Troubleshooting
Why isn’t a query using an index?
The query needs to have an ORDER BY and LIMIT, and the ORDER BY must be the result of a distance operator (not an expression) in ascending order.
-- index
ORDER BY embedding <=> '[3,1,2]' LIMIT 5;
-- no index
ORDER BY 1 - (embedding <=> '[3,1,2]') DESC LIMIT 5;
You can encourage the planner to use an index for a query with:
BEGIN;
SET LOCAL enable_seqscan = off;
SELECT ...
COMMIT;
Also, if the table is small, a table scan may be faster.
Why isn’t a query using a parallel table scan?
The planner doesn’t consider out-of-line storage in cost estimates, which can make a serial scan look cheaper. You can reduce the cost of a parallel scan for a query with:
BEGIN;
SET LOCAL min_parallel_table_scan_size = 1;
SET LOCAL parallel_setup_cost = 1;
SELECT ...
COMMIT;
or choose to store vectors inline:
ALTER TABLE items ALTER COLUMN embedding SET STORAGE PLAIN;
Why are there less results for a query after adding an HNSW index?
Results are limited by the size of the dynamic candidate list (hnsw.ef_search), which is 40 by default. There may be even less results due to dead tuples or filtering conditions in the query.
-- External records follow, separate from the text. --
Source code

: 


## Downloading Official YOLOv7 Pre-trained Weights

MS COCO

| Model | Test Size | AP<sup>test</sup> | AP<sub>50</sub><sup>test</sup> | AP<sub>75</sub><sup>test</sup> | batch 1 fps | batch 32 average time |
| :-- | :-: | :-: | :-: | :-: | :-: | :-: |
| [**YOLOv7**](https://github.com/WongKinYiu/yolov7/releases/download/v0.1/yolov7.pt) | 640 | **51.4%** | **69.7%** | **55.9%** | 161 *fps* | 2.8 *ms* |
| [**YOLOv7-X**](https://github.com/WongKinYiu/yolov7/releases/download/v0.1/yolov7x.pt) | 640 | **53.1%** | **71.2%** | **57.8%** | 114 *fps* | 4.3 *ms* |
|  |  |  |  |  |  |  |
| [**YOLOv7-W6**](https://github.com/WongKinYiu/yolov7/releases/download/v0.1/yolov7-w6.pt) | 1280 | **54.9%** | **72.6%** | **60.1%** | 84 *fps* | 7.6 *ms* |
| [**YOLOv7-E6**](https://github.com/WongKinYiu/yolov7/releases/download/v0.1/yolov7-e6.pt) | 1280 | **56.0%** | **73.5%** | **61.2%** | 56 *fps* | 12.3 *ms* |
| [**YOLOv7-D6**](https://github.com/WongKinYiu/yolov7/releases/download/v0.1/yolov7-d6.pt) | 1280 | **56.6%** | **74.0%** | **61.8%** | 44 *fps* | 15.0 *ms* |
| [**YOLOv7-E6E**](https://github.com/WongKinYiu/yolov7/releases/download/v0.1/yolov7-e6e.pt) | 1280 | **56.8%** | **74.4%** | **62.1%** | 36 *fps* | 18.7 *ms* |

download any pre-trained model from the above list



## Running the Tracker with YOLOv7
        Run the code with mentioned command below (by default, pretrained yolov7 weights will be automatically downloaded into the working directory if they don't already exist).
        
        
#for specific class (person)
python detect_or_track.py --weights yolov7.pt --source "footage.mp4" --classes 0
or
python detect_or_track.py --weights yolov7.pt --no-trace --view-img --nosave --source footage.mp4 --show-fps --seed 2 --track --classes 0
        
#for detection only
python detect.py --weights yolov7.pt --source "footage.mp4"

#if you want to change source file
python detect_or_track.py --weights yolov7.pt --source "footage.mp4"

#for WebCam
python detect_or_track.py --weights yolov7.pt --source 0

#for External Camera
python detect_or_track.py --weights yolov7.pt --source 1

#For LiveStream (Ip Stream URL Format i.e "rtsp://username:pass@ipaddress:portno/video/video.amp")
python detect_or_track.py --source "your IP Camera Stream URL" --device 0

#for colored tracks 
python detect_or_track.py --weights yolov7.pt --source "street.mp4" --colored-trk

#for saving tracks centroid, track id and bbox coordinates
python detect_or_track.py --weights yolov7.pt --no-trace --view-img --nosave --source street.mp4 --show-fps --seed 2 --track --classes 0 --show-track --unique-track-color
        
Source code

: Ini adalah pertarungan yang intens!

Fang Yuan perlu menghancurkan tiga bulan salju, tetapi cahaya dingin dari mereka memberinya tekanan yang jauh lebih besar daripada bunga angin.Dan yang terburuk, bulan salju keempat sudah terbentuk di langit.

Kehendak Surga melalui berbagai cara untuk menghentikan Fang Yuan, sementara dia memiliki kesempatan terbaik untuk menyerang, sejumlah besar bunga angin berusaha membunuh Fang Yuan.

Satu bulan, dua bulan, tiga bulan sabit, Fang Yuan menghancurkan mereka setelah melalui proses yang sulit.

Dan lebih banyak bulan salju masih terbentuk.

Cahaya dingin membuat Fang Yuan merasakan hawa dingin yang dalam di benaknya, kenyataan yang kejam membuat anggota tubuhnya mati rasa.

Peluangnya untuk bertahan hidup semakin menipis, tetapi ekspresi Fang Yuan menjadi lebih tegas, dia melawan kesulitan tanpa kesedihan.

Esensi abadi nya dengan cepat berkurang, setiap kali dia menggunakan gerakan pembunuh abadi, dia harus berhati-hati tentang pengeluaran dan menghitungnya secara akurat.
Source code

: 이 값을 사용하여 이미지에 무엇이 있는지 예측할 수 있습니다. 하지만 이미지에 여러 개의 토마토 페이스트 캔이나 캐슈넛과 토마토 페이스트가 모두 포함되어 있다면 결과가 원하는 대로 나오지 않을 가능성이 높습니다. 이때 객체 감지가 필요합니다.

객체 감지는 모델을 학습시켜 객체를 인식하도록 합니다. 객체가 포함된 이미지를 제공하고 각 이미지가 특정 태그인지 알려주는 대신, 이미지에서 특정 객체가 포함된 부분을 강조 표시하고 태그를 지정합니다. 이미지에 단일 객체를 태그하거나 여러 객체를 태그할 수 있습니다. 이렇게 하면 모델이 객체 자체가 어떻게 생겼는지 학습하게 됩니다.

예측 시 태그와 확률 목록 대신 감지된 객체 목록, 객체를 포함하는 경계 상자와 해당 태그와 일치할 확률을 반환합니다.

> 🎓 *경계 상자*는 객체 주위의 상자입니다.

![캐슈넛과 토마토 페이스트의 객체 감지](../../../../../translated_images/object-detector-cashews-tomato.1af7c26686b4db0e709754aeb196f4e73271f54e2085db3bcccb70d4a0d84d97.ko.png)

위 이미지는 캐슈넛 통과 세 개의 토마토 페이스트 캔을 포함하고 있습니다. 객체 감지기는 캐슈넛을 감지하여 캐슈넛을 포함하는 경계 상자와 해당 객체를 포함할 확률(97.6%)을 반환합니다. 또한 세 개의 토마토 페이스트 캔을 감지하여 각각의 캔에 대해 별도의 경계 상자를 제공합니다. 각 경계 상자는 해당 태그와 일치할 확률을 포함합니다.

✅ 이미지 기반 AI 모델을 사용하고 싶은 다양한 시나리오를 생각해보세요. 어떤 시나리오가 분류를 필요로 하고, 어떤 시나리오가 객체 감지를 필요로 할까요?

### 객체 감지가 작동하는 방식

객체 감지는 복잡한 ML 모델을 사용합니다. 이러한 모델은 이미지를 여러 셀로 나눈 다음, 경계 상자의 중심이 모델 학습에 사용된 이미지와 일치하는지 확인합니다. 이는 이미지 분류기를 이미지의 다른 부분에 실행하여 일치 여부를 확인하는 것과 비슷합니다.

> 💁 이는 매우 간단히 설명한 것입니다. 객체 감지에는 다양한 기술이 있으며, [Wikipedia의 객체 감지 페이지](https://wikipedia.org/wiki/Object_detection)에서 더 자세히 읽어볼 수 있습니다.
Enabling iterative index scans can help address this.
Also, note that NULL vectors are not indexed (as well as zero vectors for cosine distance).
Why are there less results for a query after adding an IVFFlat index?
The index was likely created with too little data for the number of lists. Drop the index until the table has more data.
DROP INDEX index_name;
Results can also be limited by the number of probes (ivfflat.probes). Enabling iterative index scans can address this.
Also, note that NULL vectors are not indexed (as well as zero vectors for cosine distance).